Being that it has a tag saying 120V at 60hz and 30 watts.... probably means 30 watt max power consumption.
Yes, product labeling like this is always MAX power draw. 30 watts is nothing for a household appliance running on AC power normally. But if you're looking at a grid down situation where every watt counts - just turn the output power (volume) down and use only when needed. That goes for everything actually, not just a radio. Your propane stove will use a lot less gas on low than it will on high, same goes for radio volume.
 
Yes, product labeling like this is always MAX power draw. 30 watts is nothing for a household appliance running on AC power normally. But if you're looking at a grid down situation where every watt counts - just turn the output power (volume) down and use only when needed. That goes for everything actually, not just a radio. Your propane stove will use a lot less gas on low than it will on high, same goes for radio volume.
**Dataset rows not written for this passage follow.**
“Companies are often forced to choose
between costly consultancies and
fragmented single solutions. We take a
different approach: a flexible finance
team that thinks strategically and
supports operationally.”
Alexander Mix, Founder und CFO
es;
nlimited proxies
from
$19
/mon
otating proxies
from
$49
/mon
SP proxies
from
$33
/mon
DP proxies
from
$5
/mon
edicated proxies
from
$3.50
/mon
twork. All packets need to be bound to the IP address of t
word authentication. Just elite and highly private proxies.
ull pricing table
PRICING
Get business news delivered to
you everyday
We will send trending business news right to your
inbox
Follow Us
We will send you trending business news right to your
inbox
Just talking about and thinking about this.... is a learning experience. Thanks.
 
I have an old 70s era Panasonic (and yes they built good quality items back then) tabletop radio rated 120v 60hz 10 watts... it's good but sound quality is poor. I suppose 3x the power consumption for good quality sound is a fair compromise.
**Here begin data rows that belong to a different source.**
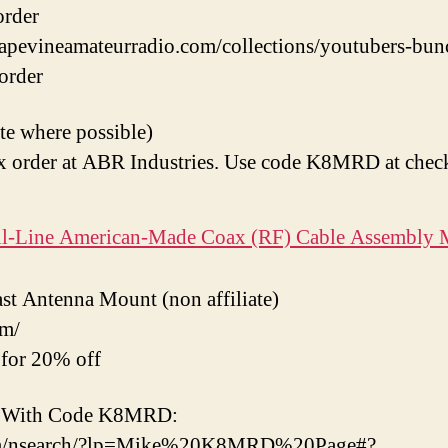
order
grapevineamateurradio.com/collections/youtubers-bu
-order
ate where possible)
 order at ABR Industries. Use code K8MRD at chec
ull-Line American-Made Coax (RF) Cable Assembly 
t Antenna Mount (non affiliate)
om/
or 20% off
ts With Code K8MRD:
com/nsearch/?lp=Mike%20K8MRD%20Page#?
Sound quality is more the result of a quality speaker and good amplifier design. Not power output. Yes, you will need a baseline of power for something to sound good, but 10 watts is well above that baseline. Unless you're trying to amplify something to fill a large room with sound. For sitting next to a radio listening to voice broadcasts, 10 watts is plenty for good sound - given quality components and good design.
 
Sound quality is more the result of a quality speaker and good amplifier design. Not power output. Yes, you will need a baseline of power for something to sound good, but 10 watts is well above that baseline. Unless you're trying to amplify something to fill a large room with sound. For sitting next to a radio listening to voice broadcasts, 10 watts is plenty for good sound - given quality components and good design.
I just checked a Harman Kardon 330c for power consumption.... 180 watts. Yikes! In ideal situation or not.... I'd have to crank it once in a while. ;)
 
Thinking about this in the picture of things... and considering that a 100 watt incandescent light bulb actually uses 100 watts.... 30 watts for a good sound system ain't bad.